• **TASK DIRECTIONS**
Reproduce the whole listing, character for character.

RECORD EXTRACTS START

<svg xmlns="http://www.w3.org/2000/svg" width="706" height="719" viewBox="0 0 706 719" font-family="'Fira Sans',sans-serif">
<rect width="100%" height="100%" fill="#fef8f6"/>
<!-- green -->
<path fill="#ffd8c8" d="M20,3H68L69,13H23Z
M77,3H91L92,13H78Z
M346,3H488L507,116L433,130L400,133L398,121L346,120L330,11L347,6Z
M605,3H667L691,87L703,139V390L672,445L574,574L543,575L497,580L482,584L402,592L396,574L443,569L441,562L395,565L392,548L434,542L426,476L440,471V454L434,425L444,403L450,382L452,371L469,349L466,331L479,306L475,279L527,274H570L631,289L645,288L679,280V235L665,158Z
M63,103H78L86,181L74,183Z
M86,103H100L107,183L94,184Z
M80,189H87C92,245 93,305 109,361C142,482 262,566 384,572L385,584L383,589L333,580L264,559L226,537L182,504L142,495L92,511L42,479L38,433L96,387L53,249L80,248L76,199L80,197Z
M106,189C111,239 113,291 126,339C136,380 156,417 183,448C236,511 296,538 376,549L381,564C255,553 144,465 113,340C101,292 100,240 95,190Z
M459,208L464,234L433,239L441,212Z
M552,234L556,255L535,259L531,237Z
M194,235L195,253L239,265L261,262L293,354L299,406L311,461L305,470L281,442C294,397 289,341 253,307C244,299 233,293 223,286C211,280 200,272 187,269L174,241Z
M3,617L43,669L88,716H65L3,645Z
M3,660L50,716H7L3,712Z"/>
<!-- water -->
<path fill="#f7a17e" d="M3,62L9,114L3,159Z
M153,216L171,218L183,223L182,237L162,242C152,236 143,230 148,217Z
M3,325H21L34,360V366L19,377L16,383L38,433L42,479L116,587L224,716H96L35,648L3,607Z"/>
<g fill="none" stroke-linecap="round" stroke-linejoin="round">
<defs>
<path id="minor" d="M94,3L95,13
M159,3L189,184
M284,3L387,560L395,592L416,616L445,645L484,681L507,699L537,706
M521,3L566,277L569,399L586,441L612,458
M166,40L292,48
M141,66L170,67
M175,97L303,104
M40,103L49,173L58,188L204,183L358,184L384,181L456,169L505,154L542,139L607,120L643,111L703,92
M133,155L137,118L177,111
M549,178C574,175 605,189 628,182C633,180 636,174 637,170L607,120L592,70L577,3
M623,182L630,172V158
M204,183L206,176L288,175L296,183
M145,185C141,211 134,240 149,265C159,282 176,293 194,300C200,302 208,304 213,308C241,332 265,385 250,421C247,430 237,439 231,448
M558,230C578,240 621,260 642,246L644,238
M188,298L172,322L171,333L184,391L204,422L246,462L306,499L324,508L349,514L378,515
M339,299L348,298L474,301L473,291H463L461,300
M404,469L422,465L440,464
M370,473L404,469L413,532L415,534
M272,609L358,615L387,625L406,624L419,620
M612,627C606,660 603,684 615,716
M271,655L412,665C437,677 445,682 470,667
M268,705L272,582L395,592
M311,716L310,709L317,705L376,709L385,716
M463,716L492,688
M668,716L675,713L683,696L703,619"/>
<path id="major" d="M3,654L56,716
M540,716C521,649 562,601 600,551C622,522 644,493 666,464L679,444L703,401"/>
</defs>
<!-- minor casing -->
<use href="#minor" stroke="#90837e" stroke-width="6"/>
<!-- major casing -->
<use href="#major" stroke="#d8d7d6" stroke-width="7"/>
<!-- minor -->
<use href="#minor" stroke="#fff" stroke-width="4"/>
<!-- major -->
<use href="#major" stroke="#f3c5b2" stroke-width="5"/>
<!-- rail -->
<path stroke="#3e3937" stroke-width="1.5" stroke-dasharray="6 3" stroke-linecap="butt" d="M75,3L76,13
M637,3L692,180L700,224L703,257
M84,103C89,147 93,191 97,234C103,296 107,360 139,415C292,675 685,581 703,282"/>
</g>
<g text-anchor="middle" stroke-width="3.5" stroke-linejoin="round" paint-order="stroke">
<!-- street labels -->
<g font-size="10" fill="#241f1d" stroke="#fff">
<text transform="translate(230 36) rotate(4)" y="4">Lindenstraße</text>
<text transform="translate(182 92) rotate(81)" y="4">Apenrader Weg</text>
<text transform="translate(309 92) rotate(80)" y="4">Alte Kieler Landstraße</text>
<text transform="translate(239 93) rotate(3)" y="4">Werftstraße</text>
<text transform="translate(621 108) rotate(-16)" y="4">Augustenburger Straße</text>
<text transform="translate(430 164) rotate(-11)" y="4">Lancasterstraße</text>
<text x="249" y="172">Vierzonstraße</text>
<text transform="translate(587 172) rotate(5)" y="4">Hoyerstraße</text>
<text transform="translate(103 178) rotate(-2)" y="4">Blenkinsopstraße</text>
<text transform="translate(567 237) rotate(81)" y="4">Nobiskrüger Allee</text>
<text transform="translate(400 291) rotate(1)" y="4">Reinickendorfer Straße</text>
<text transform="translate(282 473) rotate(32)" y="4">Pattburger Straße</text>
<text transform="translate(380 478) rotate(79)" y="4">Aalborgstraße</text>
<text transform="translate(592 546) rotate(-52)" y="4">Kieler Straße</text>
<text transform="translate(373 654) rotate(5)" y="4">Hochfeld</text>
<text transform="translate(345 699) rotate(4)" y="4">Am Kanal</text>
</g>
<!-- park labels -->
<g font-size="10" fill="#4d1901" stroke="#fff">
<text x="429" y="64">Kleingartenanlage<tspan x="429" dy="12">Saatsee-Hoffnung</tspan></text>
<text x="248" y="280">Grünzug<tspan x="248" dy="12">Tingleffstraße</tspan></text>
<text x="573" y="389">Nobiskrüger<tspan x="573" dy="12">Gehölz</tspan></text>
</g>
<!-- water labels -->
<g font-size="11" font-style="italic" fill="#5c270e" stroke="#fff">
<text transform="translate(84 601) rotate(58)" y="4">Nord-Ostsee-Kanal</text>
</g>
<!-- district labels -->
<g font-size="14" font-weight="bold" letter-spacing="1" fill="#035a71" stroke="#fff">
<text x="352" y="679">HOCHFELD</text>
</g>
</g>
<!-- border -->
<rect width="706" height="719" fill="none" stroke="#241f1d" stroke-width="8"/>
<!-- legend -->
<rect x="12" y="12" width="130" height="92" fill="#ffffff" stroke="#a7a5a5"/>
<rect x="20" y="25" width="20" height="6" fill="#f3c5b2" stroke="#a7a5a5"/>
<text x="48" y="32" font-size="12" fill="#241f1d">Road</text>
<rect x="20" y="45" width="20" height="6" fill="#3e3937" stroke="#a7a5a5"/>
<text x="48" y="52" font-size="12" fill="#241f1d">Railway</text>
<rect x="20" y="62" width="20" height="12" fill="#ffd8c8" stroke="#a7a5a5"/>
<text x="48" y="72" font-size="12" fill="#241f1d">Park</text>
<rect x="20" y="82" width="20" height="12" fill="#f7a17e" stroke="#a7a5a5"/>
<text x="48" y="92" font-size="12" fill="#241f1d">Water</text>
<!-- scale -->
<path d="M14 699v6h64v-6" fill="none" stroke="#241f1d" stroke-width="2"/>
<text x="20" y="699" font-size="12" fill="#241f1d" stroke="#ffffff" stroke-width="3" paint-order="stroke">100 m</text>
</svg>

RECORD EXTRACTS END

• **ANSWER FOR THIS EXERCISE**
<svg xmlns="http://www.w3.org/2000/svg" width="706" height="719" viewBox="0 0 706 719" font-family="'Fira Sans',sans-serif">
<rect width="100%" height="100%" fill="#fef8f6"/>
<!-- green -->
<path fill="#ffd8c8" d="M20,3H68L69,13H23Z
M77,3H91L92,13H78Z
M346,3H488L507,116L433,130L400,133L398,121L346,120L330,11L347,6Z
M605,3H667L691,87L703,139V390L672,445L574,574L543,575L497,580L482,584L402,592L396,574L443,569L441,562L395,565L392,548L434,542L426,476L440,471V454L434,425L444,403L450,382L452,371L469,349L466,331L479,306L475,279L527,274H570L631,289L645,288L679,280V235L665,158Z
M63,103H78L86,181L74,183Z
M86,103H100L107,183L94,184Z
M80,189H87C92,245 93,305 109,361C142,482 262,566 384,572L385,584L383,589L333,580L264,559L226,537L182,504L142,495L92,511L42,479L38,433L96,387L53,249L80,248L76,199L80,197Z
M106,189C111,239 113,291 126,339C136,380 156,417 183,448C236,511 296,538 376,549L381,564C255,553 144,465 113,340C101,292 100,240 95,190Z
M459,208L464,234L433,239L441,212Z
M552,234L556,255L535,259L531,237Z
M194,235L195,253L239,265L261,262L293,354L299,406L311,461L305,470L281,442C294,397 289,341 253,307C244,299 233,293 223,286C211,280 200,272 187,269L174,241Z
M3,617L43,669L88,716H65L3,645Z
M3,660L50,716H7L3,712Z"/>
<!-- water -->
<path fill="#f7a17e" d="M3,62L9,114L3,159Z
M153,216L171,218L183,223L182,237L162,242C152,236 143,230 148,217Z
M3,325H21L34,360V366L19,377L16,383L38,433L42,479L116,587L224,716H96L35,648L3,607Z"/>
<g fill="none" stroke-linecap="round" stroke-linejoin="round">
<defs>
<path id="minor" d="M94,3L95,13
M159,3L189,184
M284,3L387,560L395,592L416,616L445,645L484,681L507,699L537,706
M521,3L566,277L569,399L586,441L612,458
M166,40L292,48
M141,66L170,67
M175,97L303,104
M40,103L49,173L58,188L204,183L358,184L384,181L456,169L505,154L542,139L607,120L643,111L703,92
M133,155L137,118L177,111
M549,178C574,175 605,189 628,182C633,180 636,174 637,170L607,120L592,70L577,3
M623,182L630,172V158
M204,183L206,176L288,175L296,183
M145,185C141,211 134,240 149,265C159,282 176,293 194,300C200,302 208,304 213,308C241,332 265,385 250,421C247,430 237,439 231,448
M558,230C578,240 621,260 642,246L644,238
M188,298L172,322L171,333L184,391L204,422L246,462L306,499L324,508L349,514L378,515
M339,299L348,298L474,301L473,291H463L461,300
M404,469L422,465L440,464
M370,473L404,469L413,532L415,534
M272,609L358,615L387,625L406,624L419,620
M612,627C606,660 603,684 615,716
M271,655L412,665C437,677 445,682 470,667
M268,705L272,582L395,592
M311,716L310,709L317,705L376,709L385,716
M463,716L492,688
M668,716L675,713L683,696L703,619"/>
<path id="major" d="M3,654L56,716
M540,716C521,649 562,601 600,551C622,522 644,493 666,464L679,444L703,401"/>
</defs>
<!-- minor casing -->
<use href="#minor" stroke="#90837e" stroke-width="6"/>
<!-- major casing -->
<use href="#major" stroke="#d8d7d6" stroke-width="7"/>
<!-- minor -->
<use href="#minor" stroke="#fff" stroke-width="4"/>
<!-- major -->
<use href="#major" stroke="#f3c5b2" stroke-width="5"/>
<!-- rail -->
<path stroke="#3e3937" stroke-width="1.5" stroke-dasharray="6 3" stroke-linecap="butt" d="M75,3L76,13
M637,3L692,180L700,224L703,257
M84,103C89,147 93,191 97,234C103,296 107,360 139,415C292,675 685,581 703,282"/>
</g>
<g text-anchor="middle" stroke-width="3.5" stroke-linejoin="round" paint-order="stroke">
<!-- street labels -->
<g font-size="10" fill="#241f1d" stroke="#fff">
<text transform="translate(230 36) rotate(4)" y="4">Lindenstraße</text>
<text transform="translate(182 92) rotate(81)" y="4">Apenrader Weg</text>
<text transform="translate(309 92) rotate(80)" y="4">Alte Kieler Landstraße</text>
<text transform="translate(239 93) rotate(3)" y="4">Werftstraße</text>
<text transform="translate(621 108) rotate(-16)" y="4">Augustenburger Straße</text>
<text transform="translate(430 164) rotate(-11)" y="4">Lancasterstraße</text>
<text x="249" y="172">Vierzonstraße</text>
<text transform="translate(587 172) rotate(5)" y="4">Hoyerstraße</text>
<text transform="translate(103 178) rotate(-2)" y="4">Blenkinsopstraße</text>
<text transform="translate(567 237) rotate(81)" y="4">Nobiskrüger Allee</text>
<text transform="translate(400 291) rotate(1)" y="4">Reinickendorfer Straße</text>
<text transform="translate(282 473) rotate(32)" y="4">Pattburger Straße</text>
<text transform="translate(380 478) rotate(79)" y="4">Aalborgstraße</text>
<text transform="translate(592 546) rotate(-52)" y="4">Kieler Straße</text>
<text transform="translate(373 654) rotate(5)" y="4">Hochfeld</text>
<text transform="translate(345 699) rotate(4)" y="4">Am Kanal</text>
</g>
<!-- park labels -->
<g font-size="10" fill="#4d1901" stroke="#fff">
<text x="429" y="64">Kleingartenanlage<tspan x="429" dy="12">Saatsee-Hoffnung</tspan></text>
<text x="248" y="280">Grünzug<tspan x="248" dy="12">Tingleffstraße</tspan></text>
<text x="573" y="389">Nobiskrüger<tspan x="573" dy="12">Gehölz</tspan></text>
</g>
<!-- water labels -->
<g font-size="11" font-style="italic" fill="#5c270e" stroke="#fff">
<text transform="translate(84 601) rotate(58)" y="4">Nord-Ostsee-Kanal</text>
</g>
<!-- district labels -->
<g font-size="14" font-weight="bold" letter-spacing="1" fill="#035a71" stroke="#fff">
<text x="352" y="679">HOCHFELD</text>
</g>
</g>
<!-- border -->
<rect width="706" height="719" fill="none" stroke="#241f1d" stroke-width="8"/>
<!-- legend -->
<rect x="12" y="12" width="130" height="92" fill="#ffffff" stroke="#a7a5a5"/>
<rect x="20" y="25" width="20" height="6" fill="#f3c5b2" stroke="#a7a5a5"/>
<text x="48" y="32" font-size="12" fill="#241f1d">Road</text>
<rect x="20" y="45" width="20" height="6" fill="#3e3937" stroke="#a7a5a5"/>
<text x="48" y="52" font-size="12" fill="#241f1d">Railway</text>
<rect x="20" y="62" width="20" height="12" fill="#ffd8c8" stroke="#a7a5a5"/>
<text x="48" y="72" font-size="12" fill="#241f1d">Park</text>
<rect x="20" y="82" width="20" height="12" fill="#f7a17e" stroke="#a7a5a5"/>
<text x="48" y="92" font-size="12" fill="#241f1d">Water</text>
<!-- scale -->
<path d="M14 699v6h64v-6" fill="none" stroke="#241f1d" stroke-width="2"/>
<text x="20" y="699" font-size="12" fill="#241f1d" stroke="#ffffff" stroke-width="3" paint-order="stroke">100 m</text>
</svg>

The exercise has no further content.